L'huile exige un mélange des 5 variétés
d'olives, qui mûrissent de début
novembre à fin décembre, l'huile d'AOC est prête
pour la vente lorsque que tout a été pressé
ou vers fin janvier. Et après cela le mieux est de laisser
l'huile se reposer et arriver à maturation pendant un mois
ou deux avant la dégustation, car elle est particulièrement
troublée au début, et devient claire et à
maturité après une durée de deux mois.
Un de mes souvenirs préférés en Provence
a été d'aider une amie pour sa récolte d'olives.
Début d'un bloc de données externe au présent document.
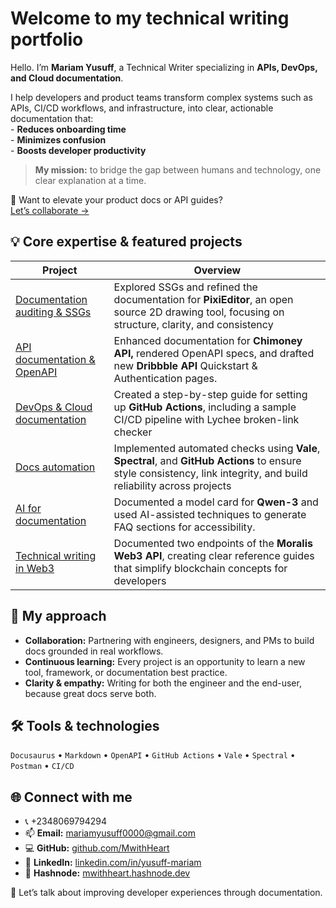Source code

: # Welcome to my technical writing portfolio

Hello. I’m **Mariam Yusuff**, a Technical Writer specializing in **APIs, DevOps, and Cloud documentation**.  

I help developers and product teams transform complex systems such as APIs, CI/CD workflows, and infrastructure, into clear, actionable documentation that:  
    - **Reduces onboarding time**  
    - **Minimizes confusion**  
    - **Boosts developer productivity**  

> **My mission:** to bridge the gap between humans and technology, one clear explanation at a time.

🚀 Want to elevate your product docs or API guides?   
[Let’s collaborate →](mailto:mariamyusuff0000@gmail.com)


## 💡 Core expertise & featured projects
| Project | Overview |
| ------- | -------- |
| [Documentation auditing & SSGs](./documentation-tooling/intro.mdx) | Explored SSGs and refined the documentation for **PixiEditor**, an open source 2D drawing tool, focusing on structure, clarity, and consistency |
| [API documentation & OpenAPI](./api-documentation/intro) | Enhanced documentation for **Chimoney API,** rendered OpenAPI specs, and drafted new **Dribbble API** Quickstart & Authentication pages. | 
| [DevOps & Cloud documentation](./devops-cloud-documentation/intro) | Created a step-by-step guide for setting up **GitHub Actions**, including a sample CI/CD pipeline with Lychee broken-link checker |
| [Docs automation](./docs-automation/intro) | Implemented automated checks using **Vale**, **Spectral**, and **GitHub Actions** to ensure style consistency, link integrity, and build reliability across projects |
| [AI for documentation](./ai-documentation/intro) | Documented a model card for **Qwen-3** and used AI-assisted techniques to generate FAQ sections for accessibility. |
| [Technical writing in Web3](./web3-documentation/api-intro) | Documented two endpoints of the **Moralis Web3 API**, creating clear reference guides that simplify blockchain concepts for developers |

## 🧩 My approach  
- **Collaboration:** Partnering with engineers, designers, and PMs to build docs grounded in real workflows.  
- **Continuous learning:**  Every project is an opportunity to learn a new tool, framework, or documentation best practice.
- **Clarity & empathy:** Writing for both the engineer and the end-user, because great docs serve both.


## 🛠️ Tools & technologies
`Docusaurus` • `Markdown` • `OpenAPI` • `GitHub Actions` • `Vale` • `Spectral` • `Postman` • `CI/CD` 


## 🌐 Connect with me
- 📞 +2348069794294
- 📫 **Email:** [mariamyusuff0000@gmail.com](mailto:mariamyusuff0000@gmail.com)  
- 💻 **GitHub:** [github.com/MwithHeart](https://github.com/MwithHeart/writetech-accelerator-portfolio-mariam)  
- 💼 **LinkedIn:** [linkedin.com/in/yusuff-mariam](https://linkedin.com/in/yusuff-mariam)  
- 📝 **Hashnode:** [mwithheart.hashnode.dev](https://mwithheart.hashnode.dev)  

💬 Let’s talk about improving developer experiences through documentation.

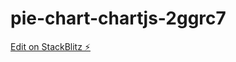 # pie-chart-chartjs-2ggrc7

[Edit on StackBlitz ⚡️](https://stackblitz.com/edit/pie-chart-chartjs-2ggrc7)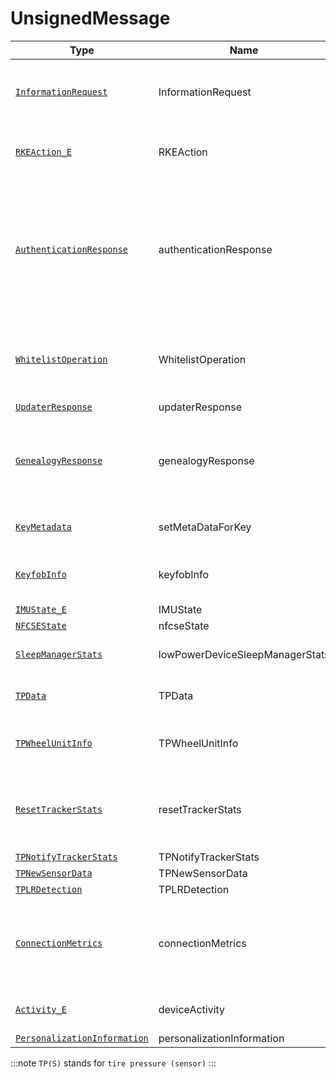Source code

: # UnsignedMessage

Type|Name|Description|Repeated?
-|-|-|-
[`InformationRequest`](inforeq)|InformationRequest|Request certain information from the vehicle|no
[`RKEAction_E`](../enums/rkeaction_e)|RKEAction|Used to send a manual action to the vehicle|no
[`AuthenticationResponse`](authres)|authenticationResponse|Let the vehicle know that it can perform a certain level of actions automatically (for example when a user is next to the vehicle)|no
[`WhitelistOperation`](wlop)|WhitelistOperation|A whitelist operation to say remove/add permissions or keys|no
[`UpdaterResponse`](updaterres)|updaterResponse|...|no
[`GenealogyResponse`](genres)|genealogyResponse|Made for keyfobs and TPS to tell the vehicle their serial and part number|no
[`KeyMetadata`](keymetadata)|setMetaDataForKey|Sets metadata for a certain key|no
[`KeyfobInfo`](keyfobinfo)|keyfobInfo|Keyfob states such as temperature|no
[`IMUState_E`](../enums/imustate_e)|IMUState|...|no
[`NFCSEState`](nfcsestate)|nfcseState|...|no
[`SleepManagerStats`](sleepmanstats)|lowPowerDeviceSleepManagerStats|Keyfob/TPS sleep statisics|no
[`TPData`](tpdata)|TPData|TP and temperature data|no
[`TPWheelUnitInfo`](tpwhlunitinfo)|TPWheelUnitInfo|TPS info such as battery voltage|no
[`ResetTrackerStats`](rsttrckrstats)|resetTrackerStats|How many times the TPS restarted and for what reasons|no
[`TPNotifyTrackerStats`](tpnotiftrckrstats)|TPNotifyTrackerStats|...|no
[`TPNewSensorData`](tpnewsensdata)|TPNewSensorData|...|no
[`TPLRDetection`](tplrdetect)|TPLRDetection|...|no
[`ConnectionMetrics`](connmetrics)|connectionMetrics|Statistics on number of good/failed connections from the TPS to the vehicle|no
[`Activity_E`](../enums/activity_e)|deviceActivity|Device motion status|no
[`PersonalizationInformation`](personinfo)|personalizationInformation|...|no

:::note
`TP(S)` stands for `tire pressure (sensor)`
:::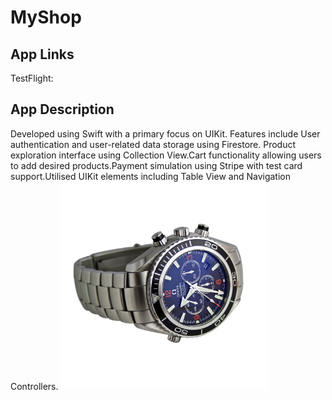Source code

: # MyShop
## App Links

TestFlight: [](https://testflight.apple.com/join/tJebjWy0)

## App Description

Developed using Swift with a primary focus on UIKit. Features include User authentication and user-related data storage using Firestore. Product exploration interface using Collection View.Cart functionality allowing users to add desired products.Payment simulation using Stripe with test card support.Utilised UIKit elements including Table View and Navigation Controllers.
![Screenshot of the app](MyShop/Assets.xcassets/watch.imageset/watch@1x.png)
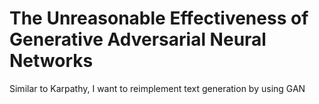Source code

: # The Unreasonable Effectiveness of Generative Adversarial Neural Networks

Similar to Karpathy, I want to reimplement text generation by using GAN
Elle m'a guidée dans les profondeurs des collines des Baux,
nous avons emprunté des routes boueuses - j'ai eu besoin
d'un guide pour retrouver mon chemin au retour- jusqu'à
arriver à une petit bergerie entourée par des oliviers.
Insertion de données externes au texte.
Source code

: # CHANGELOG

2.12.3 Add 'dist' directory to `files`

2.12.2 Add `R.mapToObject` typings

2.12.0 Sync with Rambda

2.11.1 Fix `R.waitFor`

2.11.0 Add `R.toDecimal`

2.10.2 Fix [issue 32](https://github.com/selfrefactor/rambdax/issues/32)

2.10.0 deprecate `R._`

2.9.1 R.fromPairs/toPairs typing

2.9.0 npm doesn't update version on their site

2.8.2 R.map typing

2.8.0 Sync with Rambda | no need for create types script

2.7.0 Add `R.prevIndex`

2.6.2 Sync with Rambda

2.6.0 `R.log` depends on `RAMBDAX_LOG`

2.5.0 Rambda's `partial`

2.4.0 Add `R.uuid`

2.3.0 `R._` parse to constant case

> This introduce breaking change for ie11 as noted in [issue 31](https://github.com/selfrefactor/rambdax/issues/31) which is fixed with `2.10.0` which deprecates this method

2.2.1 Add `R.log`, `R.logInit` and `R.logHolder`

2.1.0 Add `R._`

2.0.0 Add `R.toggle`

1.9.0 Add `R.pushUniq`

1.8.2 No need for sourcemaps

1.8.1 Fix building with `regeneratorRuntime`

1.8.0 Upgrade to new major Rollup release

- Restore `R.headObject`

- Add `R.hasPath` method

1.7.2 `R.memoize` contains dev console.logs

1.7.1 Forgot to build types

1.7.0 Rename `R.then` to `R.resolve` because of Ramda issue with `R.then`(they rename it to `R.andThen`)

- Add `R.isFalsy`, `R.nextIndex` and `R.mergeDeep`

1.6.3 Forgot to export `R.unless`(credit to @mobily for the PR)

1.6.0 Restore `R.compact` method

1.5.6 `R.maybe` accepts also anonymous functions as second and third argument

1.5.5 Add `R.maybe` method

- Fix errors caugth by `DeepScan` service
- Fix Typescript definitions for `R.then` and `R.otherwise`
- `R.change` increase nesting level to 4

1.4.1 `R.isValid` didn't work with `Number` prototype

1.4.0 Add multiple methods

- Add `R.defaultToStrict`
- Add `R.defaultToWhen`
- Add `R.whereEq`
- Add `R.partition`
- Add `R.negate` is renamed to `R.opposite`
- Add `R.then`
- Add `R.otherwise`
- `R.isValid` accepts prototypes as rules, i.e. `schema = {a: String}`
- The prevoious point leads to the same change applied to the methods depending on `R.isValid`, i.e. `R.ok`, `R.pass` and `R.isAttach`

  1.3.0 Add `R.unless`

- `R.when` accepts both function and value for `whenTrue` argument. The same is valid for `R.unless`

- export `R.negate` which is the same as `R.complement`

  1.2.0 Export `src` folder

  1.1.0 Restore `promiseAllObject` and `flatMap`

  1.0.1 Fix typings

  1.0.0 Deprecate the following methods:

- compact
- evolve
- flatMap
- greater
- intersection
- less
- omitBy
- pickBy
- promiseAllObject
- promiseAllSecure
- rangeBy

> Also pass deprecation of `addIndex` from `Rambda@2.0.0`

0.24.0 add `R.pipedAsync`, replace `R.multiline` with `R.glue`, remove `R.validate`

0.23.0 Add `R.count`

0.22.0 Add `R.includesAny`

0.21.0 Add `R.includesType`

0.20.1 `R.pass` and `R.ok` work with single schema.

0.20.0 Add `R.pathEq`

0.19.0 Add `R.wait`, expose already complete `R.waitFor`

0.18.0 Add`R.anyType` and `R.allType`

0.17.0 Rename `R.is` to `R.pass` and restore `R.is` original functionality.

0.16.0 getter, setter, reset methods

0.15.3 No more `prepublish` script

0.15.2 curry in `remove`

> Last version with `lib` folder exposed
Là, balayées par le vent puissant et froid du Nord
nommé Mistral, nous avons récolté les olives
pendant des heures. Après cela l'heure du déjeuner
arriva, et là dans cette minuscule maison où manquaient
électricité et plomberie, nous avons mangé
un délicieux plat de pâtes avec de l'huile d'olive
et une pincée de sel, accompagné de
pain chaud à tremper dans la sauce et bien sûr d'un bon petit vin de pays. Tellement simple, mais tellement
délicieux.
Lorsque nous préparons la cuisine Provençale,
nous utilisons l'huile
d'olive. Nos étudiants apprennent que la Provence est une terre traditionnellement
inhospitalière pour les vaches laitières. Ici, vous rencontrerez d'importants
troupeaux de moutons et des petits troupeaux de chèvres.
Ainsi,
la tradition familiale de consommer fromages de brebis et de
chèvres est très vivace. Dans le delta camarguais et la petite Camargue au sud d'Arles, qui est réserve
nationale, on trouve les taureaux sauvages. Ils sont élevés pour les jeux camarguais et ils sont &eactue;galement
une source de viande consommée localement. Ce sont des animaux sauvages dangereux et on ne peut pas les approcher pour faire la traite !
En conclusion, bien que vous puissiez trouver du beurre dans
des recettes intitulées « Provençale »
dans les livres de cuisine écrits au siècle passé ou récents,
il s'agit de recettes « améliorées »
et non de recettes authentiques de la région. Je vous
encourage à improviser et à enlever le beurre de
la recette, oublier la crème et laissez s'exprimer la véritable
saveur à travers juste un filet d'huile d'olive fruitée.
Ci-dessous vous trouverez la recette d'une sauce aux herbes
fraîches à déguster cet été.
Régalez-vous.
Ingrédients :
2 cuillères à soupe d'Aneth frais
2 cuillères à soupe de ciboulette fraîche
1 petit oignon haché- 1 petite cuillère
2 zestes de jus de citron pour adoucir l'oignon
100 ml d'huile d'olive extra vierge pressée à froid
Sel et Poivre pour relever
Mélanger les ingrédients ensemble et placer au
frais afin que la gelée prenne avant de servir.